#Auteur: Emmanuel¤ DINH
#Qualités: Maître de conférences à l’Université Paris Dauphine
#Qualités: Directeur du master de Fiscalité de l’entreprise (221)
#Qualités: Avocat à la Cour, Couderc Dinh & Associés
Le concept d’établissement stable constitue la pierre angulaire du système de taxation des entreprises dans un contexte international, en tant qu’il se fixe pour objectif de déterminer le seuil d’intégration économique à partir duquel une entreprise résidente d’un État verra ses revenus actifs soumis à la souveraineté fiscale de l’autre État. La question de la détermination du niveau de bénéfices attribuables à l’établissement stable est donc cruciale (V. § 1).

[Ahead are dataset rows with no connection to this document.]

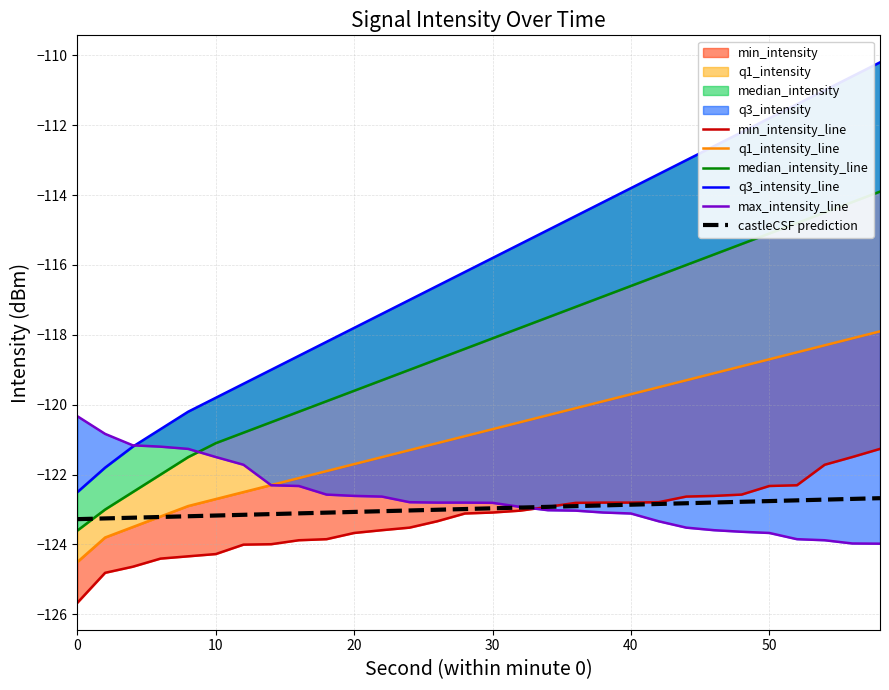

Is it true that castleCSF prediction equals -51.8 at 50?

False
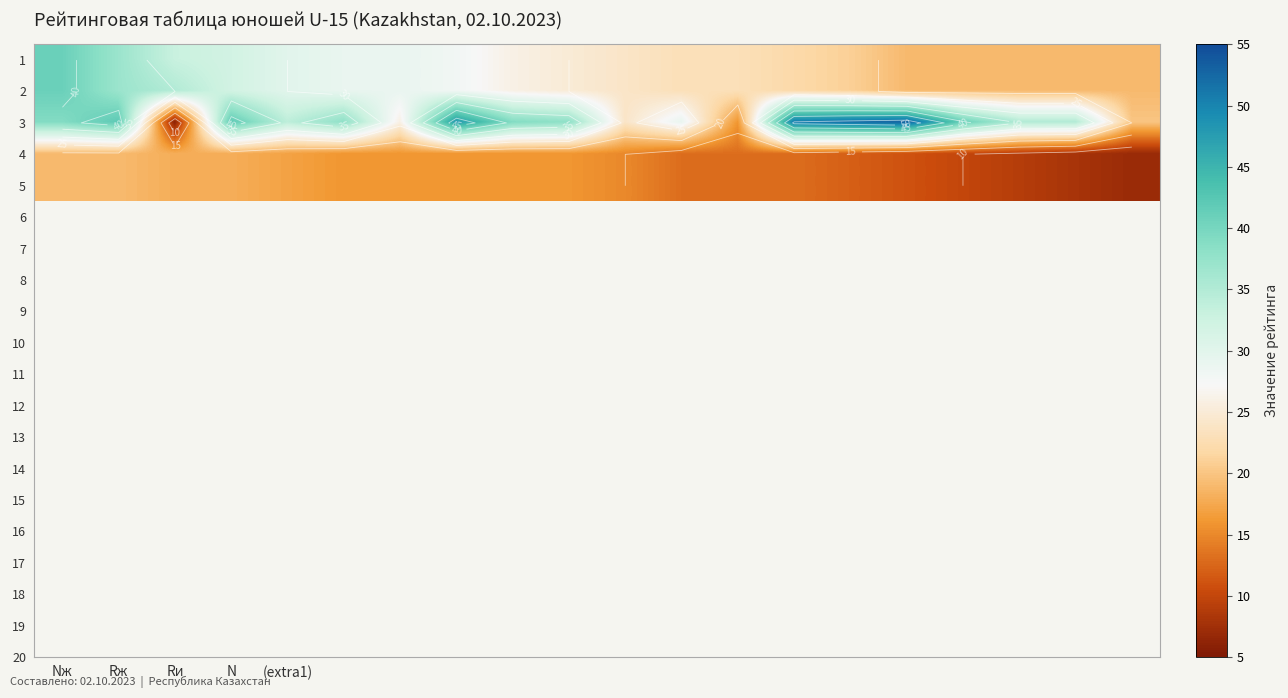

Which series has the widest spread of values?

3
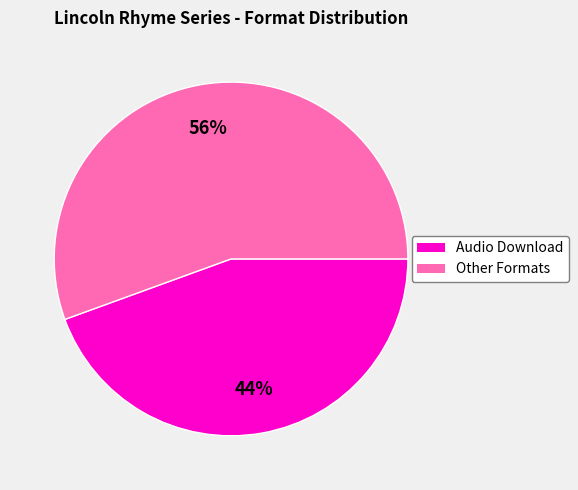

To the nearest percent, what is the average slice percentage?

50%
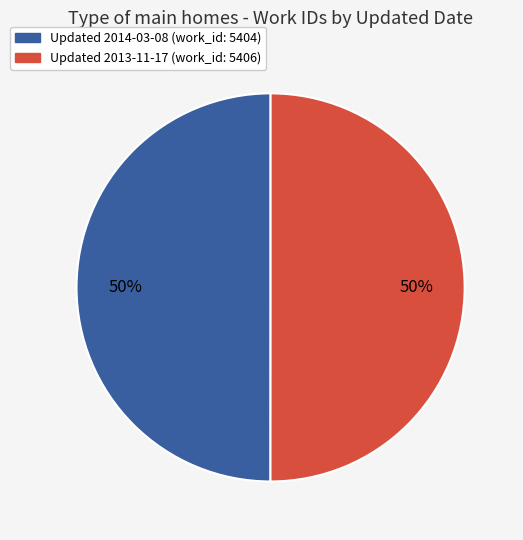

To the nearest percent, what is the average slice percentage?

50%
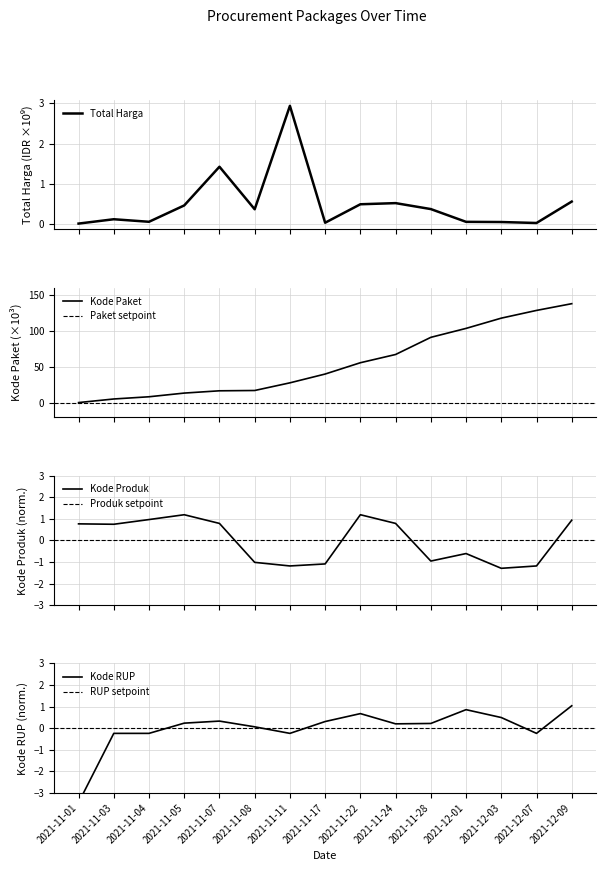

Where do Kode RUP and Kode Produk first cross each other?

2021-11-07 and 2021-11-08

Très tôt (dès 1933), les États se sont accordés sur un principe d’attribution des bénéfices à un établissement stable reposant sur la fiction de l’« entreprise distincte et indépendante exerçant des activités identiques ou analogues », qui continue à s’appliquer de nos jours, conformément à l’article 7 du modèle de convention OCDE. L’année 2010, année de publication du rapport sur l’attribution de bénéfices aux établissements stables (« le rapport 2010 »), version actualisée du rapport de 2008 sur le même thème, et comprenant l’« approche autorisée » de l’OCDE, marque toutefois une nouvelle étape, par les modifications apportées à l’article 7 lui-même, les nouvelles dispositions précisant qu’il y a lieu de tenir compte des « opérations internes avec d’autres parties de l’entreprise », et que la comparaison avec une entreprise distincte et indépendante doit tenir compte « des fonctions exercées, des actifs utilisés et des risques assumés ». Il s’ensuit donc que l’approche autorisée de l’OCDE commande la mise en œuvre d’une analyse fonctionnelle et factuelle, comparable à celle applicable en matière de prix de transfert, aux fins de détermination d’un bénéfice de pleine concurrence à l’établissement stable, de même que la reconnaissance, à cette fin, des effets fiscaux de simples opérations internes (V. § 2).
C’est dans ce cadre que se pose la question de la construction du bilan fiscal de l’établissement stable : l’attribution à ce dernier de certains éléments d’actif et de passif appartenant à l’entreprise dans son ensemble découlera directement de l’analyse fonctionnelle et factuelle (V. § 8), selon l’enchainement logique suivant : l’analyse des fonctions exercées (V. § 9) permettra de déterminer la nature et le niveau des risques y associés (V. § 10 et 11). Il s’ensuivra l’attribution d’actifs immobilisés suffisants pour couvrir les risques attribués à l’établissement (V. § 12 à 21). À cela s’ajoutera l’actif circulant découlant tout à la fois des opérations réalisées avec des tiers et des opérations internes réalisées avec d’autres parties de l’entreprise (V. § 22 à 24). Une fois l’actif connu, on en déduira le montant total du passif ou du financement nécessaire, à distinguer entre le « capital libre », soit l’équivalent des capitaux propres, dont le niveau est corrélé au risque supporté (V. § 26), et la dette, ouvrant droit à déduction des intérêts, que ce soit au titre d’un endettement auprès d’un tiers, ou d’une autre partie de l’entreprise (V. § 27 à 29).
Il s’ensuit l’édification d’un bilan fiscal, reconstruit sur la base d’une analyse fonctionnelle précise, et faisant la part belle, le cas échéant, aux simples opérations de transfert internes de biens, de services et de capitaux, nécessairement assez éloigné, a priori, du bilan tel qu’il ressort de la comptabilité commerciale de la succursale, si elle existe, ce qui est une conséquence logique de l’approche autorisée de l’OCDE.
Alors qu’il existe encore assez peu de conventions fondées sur le modèle de 2010, on constatera que le droit fiscal positif français, sous l’effet de la jurisprudence, semble néanmoins suivre une évolution parallèle aux évolutions du modèle OCDE et ses commentaires, notamment en regard de l’autonomisation de l’établissement stable par rapport au reste de l’entreprise.